Il regista Joan Anton Rechi mette in relazione il debutto del Faust nel 1859, anno in cui iniziò la guerra contro l’invasione austriaca in Italia, e Senso di Visconti, ambientato alla Fenice alla vigilia della Terza guerra d’indipendenza del 1866. I costumi, curati dallo stesso Rechi, nascono da questo accostamento. Ecco spiegate le divise austroungariche, Sissi e Franz Joseph. Il prologo, la kermesse e il valzer sono momenti riusciti a cui contribuiscono le belle luci di Fabio Barettin, ma il resto è teatro didascalico. La serenata “Vous qu fates l’endormie” risolta con mossette da cabaret, care al Rossini morassiano; i fuochi fatui che si contorcono su un velario come le streghe del Macbeth di Michieletto; Marguerite biancovestita lorda di sangue come una Lammermoor qualsiasi; il ritorno di Valentin dall’oltretomba… tutto già visto. Che dire di “Gloire immortelle” ridotto a siparietto comico?

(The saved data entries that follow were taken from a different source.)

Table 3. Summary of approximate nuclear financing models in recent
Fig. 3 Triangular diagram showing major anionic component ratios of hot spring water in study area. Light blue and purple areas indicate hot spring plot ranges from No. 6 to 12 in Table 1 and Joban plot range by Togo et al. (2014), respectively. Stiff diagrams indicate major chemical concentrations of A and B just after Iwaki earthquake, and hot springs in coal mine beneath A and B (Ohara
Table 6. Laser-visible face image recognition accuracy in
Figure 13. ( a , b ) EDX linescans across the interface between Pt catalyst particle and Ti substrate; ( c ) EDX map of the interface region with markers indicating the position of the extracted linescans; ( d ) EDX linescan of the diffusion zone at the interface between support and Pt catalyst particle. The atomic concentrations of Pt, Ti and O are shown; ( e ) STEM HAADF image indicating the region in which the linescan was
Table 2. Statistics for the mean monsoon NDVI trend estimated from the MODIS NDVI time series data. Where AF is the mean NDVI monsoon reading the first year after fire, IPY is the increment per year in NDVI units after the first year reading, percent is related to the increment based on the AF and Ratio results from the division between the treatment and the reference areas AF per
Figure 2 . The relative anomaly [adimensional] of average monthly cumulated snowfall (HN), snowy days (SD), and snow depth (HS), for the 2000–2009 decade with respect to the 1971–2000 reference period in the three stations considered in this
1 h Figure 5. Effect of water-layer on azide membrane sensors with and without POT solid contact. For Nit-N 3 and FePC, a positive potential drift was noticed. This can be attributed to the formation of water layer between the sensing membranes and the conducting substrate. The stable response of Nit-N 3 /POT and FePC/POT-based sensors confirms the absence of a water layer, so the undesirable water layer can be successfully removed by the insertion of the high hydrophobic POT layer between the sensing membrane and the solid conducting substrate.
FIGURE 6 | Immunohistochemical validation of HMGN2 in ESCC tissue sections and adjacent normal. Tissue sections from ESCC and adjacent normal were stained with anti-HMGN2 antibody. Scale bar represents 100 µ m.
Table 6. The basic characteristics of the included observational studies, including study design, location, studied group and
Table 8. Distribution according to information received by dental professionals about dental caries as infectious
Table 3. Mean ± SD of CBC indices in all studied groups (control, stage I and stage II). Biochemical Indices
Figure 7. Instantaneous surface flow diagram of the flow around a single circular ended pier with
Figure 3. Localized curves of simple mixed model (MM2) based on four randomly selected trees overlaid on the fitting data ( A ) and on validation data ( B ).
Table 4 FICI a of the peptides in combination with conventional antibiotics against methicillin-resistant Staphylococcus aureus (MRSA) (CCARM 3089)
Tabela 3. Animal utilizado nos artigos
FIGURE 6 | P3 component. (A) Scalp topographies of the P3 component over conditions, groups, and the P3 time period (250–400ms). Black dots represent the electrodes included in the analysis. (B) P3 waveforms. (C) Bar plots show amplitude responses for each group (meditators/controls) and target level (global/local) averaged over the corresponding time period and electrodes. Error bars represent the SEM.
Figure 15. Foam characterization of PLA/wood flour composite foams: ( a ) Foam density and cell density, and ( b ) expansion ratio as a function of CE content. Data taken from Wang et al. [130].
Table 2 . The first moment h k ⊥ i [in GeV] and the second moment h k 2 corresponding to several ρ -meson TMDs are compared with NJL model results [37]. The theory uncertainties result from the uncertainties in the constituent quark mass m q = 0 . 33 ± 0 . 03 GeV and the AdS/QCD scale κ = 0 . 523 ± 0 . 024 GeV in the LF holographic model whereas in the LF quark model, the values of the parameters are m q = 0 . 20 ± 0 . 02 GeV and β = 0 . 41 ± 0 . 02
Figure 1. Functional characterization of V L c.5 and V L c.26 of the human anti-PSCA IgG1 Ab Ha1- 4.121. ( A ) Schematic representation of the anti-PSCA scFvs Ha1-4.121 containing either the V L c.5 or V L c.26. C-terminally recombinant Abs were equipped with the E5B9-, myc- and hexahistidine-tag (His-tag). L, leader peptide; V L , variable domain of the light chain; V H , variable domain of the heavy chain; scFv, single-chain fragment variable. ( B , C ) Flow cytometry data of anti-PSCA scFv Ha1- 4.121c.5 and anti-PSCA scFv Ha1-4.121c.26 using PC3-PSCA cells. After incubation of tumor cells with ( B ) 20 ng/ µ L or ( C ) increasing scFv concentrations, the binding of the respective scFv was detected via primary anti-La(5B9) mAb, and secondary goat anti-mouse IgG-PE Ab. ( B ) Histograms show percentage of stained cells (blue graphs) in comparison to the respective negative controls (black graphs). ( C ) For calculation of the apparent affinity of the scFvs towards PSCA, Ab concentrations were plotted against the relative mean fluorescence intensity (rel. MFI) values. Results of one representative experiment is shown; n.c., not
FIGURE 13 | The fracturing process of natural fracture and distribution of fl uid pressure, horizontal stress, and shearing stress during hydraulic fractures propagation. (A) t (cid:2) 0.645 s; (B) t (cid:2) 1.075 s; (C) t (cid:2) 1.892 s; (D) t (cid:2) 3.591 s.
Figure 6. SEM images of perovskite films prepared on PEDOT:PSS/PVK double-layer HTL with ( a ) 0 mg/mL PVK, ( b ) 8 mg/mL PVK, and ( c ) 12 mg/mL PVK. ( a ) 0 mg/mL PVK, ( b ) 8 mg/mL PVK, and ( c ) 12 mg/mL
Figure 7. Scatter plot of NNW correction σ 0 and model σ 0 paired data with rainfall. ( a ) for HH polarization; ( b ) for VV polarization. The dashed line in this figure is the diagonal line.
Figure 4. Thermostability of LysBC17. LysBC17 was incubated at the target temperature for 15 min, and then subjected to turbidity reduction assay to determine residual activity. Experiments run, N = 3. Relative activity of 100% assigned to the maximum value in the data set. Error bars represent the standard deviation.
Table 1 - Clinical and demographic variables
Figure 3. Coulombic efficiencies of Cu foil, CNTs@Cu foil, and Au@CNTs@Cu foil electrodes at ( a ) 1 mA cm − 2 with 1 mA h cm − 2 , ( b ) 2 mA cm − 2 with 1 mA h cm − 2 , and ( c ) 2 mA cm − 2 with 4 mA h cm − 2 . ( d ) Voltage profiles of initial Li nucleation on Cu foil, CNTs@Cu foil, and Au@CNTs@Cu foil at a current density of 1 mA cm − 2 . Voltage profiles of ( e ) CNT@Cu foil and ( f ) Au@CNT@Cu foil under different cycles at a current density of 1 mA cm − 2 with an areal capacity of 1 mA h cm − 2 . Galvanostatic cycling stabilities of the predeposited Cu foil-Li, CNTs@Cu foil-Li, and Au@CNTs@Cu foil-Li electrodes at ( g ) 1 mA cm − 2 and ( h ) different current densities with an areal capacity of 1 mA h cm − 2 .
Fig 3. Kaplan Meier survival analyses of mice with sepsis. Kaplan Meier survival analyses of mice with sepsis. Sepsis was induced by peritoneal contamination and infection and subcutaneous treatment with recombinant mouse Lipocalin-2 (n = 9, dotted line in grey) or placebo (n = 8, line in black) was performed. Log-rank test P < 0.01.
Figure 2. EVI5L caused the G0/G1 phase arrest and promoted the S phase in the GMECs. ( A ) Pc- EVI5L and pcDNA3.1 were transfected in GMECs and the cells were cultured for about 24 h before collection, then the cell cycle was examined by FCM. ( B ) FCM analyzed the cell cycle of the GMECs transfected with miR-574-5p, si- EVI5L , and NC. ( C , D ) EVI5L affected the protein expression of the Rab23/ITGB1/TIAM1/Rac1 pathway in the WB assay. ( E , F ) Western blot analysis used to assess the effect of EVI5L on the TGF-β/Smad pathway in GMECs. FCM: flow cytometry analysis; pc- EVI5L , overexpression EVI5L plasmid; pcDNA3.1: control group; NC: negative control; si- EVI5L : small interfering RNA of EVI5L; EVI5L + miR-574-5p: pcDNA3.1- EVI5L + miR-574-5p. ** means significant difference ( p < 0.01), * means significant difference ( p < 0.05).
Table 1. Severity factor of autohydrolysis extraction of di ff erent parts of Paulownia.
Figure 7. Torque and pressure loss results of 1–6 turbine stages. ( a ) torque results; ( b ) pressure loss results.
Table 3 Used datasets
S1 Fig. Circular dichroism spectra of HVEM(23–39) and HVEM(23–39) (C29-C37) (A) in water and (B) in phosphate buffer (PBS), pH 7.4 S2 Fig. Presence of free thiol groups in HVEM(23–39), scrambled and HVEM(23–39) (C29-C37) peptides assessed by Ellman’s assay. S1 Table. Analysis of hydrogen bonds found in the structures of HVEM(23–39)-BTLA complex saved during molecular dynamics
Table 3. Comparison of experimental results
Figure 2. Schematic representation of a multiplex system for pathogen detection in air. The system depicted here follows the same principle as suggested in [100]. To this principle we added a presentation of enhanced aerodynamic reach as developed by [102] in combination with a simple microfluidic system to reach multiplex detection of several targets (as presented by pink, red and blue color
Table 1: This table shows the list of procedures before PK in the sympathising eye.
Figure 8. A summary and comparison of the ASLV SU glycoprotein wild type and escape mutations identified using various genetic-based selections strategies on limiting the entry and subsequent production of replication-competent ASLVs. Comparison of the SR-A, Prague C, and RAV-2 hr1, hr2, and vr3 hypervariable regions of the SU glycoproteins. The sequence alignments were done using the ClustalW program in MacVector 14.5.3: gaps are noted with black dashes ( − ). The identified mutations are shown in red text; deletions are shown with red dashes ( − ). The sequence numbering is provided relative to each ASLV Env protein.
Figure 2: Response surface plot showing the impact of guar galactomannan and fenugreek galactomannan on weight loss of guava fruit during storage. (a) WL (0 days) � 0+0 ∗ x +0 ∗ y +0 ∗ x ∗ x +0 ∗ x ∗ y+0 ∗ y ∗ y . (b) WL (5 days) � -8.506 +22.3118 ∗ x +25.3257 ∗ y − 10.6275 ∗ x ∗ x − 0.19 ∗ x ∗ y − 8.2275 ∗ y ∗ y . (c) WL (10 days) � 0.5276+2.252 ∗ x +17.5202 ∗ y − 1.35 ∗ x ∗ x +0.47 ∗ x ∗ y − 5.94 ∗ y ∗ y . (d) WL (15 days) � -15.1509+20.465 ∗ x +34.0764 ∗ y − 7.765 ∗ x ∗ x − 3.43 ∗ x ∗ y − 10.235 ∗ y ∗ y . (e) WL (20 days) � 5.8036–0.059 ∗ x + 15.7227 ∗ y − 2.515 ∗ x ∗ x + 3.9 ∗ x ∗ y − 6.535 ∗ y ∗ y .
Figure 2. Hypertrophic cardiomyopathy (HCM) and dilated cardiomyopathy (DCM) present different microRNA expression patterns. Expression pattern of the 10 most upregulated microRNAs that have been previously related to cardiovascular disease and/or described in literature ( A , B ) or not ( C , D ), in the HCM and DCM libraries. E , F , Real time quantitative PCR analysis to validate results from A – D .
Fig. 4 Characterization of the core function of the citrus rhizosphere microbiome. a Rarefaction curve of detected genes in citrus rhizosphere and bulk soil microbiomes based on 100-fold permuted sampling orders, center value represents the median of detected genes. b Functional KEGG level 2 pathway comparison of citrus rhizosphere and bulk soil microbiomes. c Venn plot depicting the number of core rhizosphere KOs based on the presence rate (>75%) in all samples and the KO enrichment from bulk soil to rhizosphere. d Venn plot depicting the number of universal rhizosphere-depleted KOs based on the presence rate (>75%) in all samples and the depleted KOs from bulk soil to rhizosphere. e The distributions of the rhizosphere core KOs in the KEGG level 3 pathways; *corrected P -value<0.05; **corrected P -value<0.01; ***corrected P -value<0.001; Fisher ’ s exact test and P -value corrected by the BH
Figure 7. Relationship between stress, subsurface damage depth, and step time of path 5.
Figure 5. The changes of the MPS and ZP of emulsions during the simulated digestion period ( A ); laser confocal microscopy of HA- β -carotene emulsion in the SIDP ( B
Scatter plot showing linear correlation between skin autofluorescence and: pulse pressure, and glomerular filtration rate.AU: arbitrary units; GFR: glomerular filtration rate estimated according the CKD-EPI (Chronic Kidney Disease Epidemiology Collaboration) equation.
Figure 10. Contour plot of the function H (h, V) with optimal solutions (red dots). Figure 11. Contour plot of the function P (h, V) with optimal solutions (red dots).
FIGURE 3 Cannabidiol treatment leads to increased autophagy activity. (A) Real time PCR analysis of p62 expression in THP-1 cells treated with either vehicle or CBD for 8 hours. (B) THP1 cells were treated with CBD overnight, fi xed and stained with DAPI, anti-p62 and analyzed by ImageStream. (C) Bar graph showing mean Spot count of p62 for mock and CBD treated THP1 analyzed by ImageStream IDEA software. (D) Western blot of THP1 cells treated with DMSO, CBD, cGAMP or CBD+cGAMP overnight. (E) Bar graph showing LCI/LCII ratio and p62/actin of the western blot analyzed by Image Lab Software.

Tra gli interpreti della prima del 25 giugno si distingue Alex Esposito, Méphistophélès sicuro negli attacchi, preciso nel fraseggio e chiaro nella dizione. Il ruolo, affrontato per la prima volta a Tolosa nel 2016, si addice alle sue poliedriche doti di mattatore. Paola Gardina è Siébel incisivo così come il Wagner di William Corrò. Ivan Ayon Rivas dà tutto se stesso per un Faust corretto e dignitoso. La Marguerite di Carmela Remigio, approcciata più da “première soprano d’opéra-comique” che da “forte chanteuse de grand opéra”, è giocata prima sulla civetteria poi sull’inebetimento della dannazione. Nell'”aria dei gioielli” la coloratura latita e progressivamente l’interpretazione vira più verso il gesto che il canto. Completano il cast Armando Noguera come Valentin poco centrato e Julie Mellor come Marthe.
Perfetto il coro, preparato da Claudio Marino Moretti, seppur costretto a cantare con addosso le mascherine.
Perché andare a sentire, più che a vedere, questo Faust? Per Frédéric Chaslin. La sua è una direzione magistrale, ispirata e sontuosa. Chaslin scolpisce la musica e calibra sapientemente melodie e dinamiche. Tutto è analizzato nei minimi dettagli e chiare sono le idee interpretative del maestro per restituire ora l’intimità ora la frivolezza ora la tragicità del linguaggio di Gounod.
Applausi entusiasti da parte del gremito pubblico, Esposito e Chaslin favoriti.